• Assignment
Can you print the text lines from all the records below, unchanged and in their original order, with the pictures left out?
Start of Supplied records
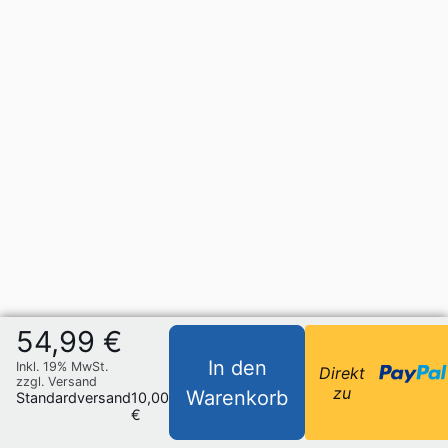
54,99 €
In den
Inkl. 19% MwSt.
Direkt
zzgl. Versand
zu
Warenkorb
Standardversand
10,00
€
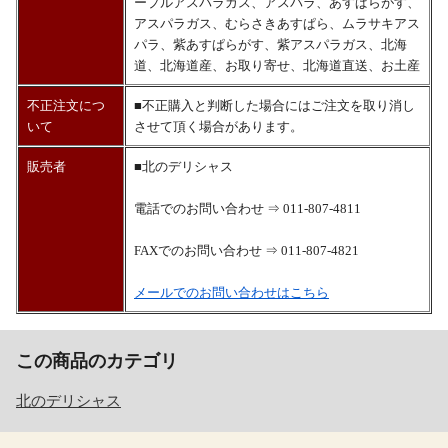
ープルアスパラガス、アスパラ、あすぱらがす、
アスパラガス、むらさきあすぱら、ムラサキアス
パラ、紫あすぱらがす、紫アスパラガス、北海
道、北海道産、お取り寄せ、北海道直送、お土産
不正注文につ
■不正購入と判断した場合にはご注文を取り消し
いて
させて頂く場合があります。
販売者
■北のデリシャス
電話でのお問い合わせ ⇒ 011-807-4811
FAXでのお問い合わせ ⇒ 011-807-4821
メールでのお問い合わせはこちら
この商品のカテゴリ
北のデリシャス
End of Supplied records
• Expected answer
54,99 €
In den
Inkl. 19% MwSt.
Direkt
zzgl. Versand
zu
Warenkorb
Standardversand
10,00
€
ープルアスパラガス、アスパラ、あすぱらがす、
アスパラガス、むらさきあすぱら、ムラサキアス
パラ、紫あすぱらがす、紫アスパラガス、北海
道、北海道産、お取り寄せ、北海道直送、お土産
不正注文につ
■不正購入と判断した場合にはご注文を取り消し
いて
させて頂く場合があります。
販売者
■北のデリシャス
電話でのお問い合わせ ⇒ 011-807-4811
FAXでのお問い合わせ ⇒ 011-807-4821
メールでのお問い合わせはこちら
この商品のカテゴリ
北のデリシャス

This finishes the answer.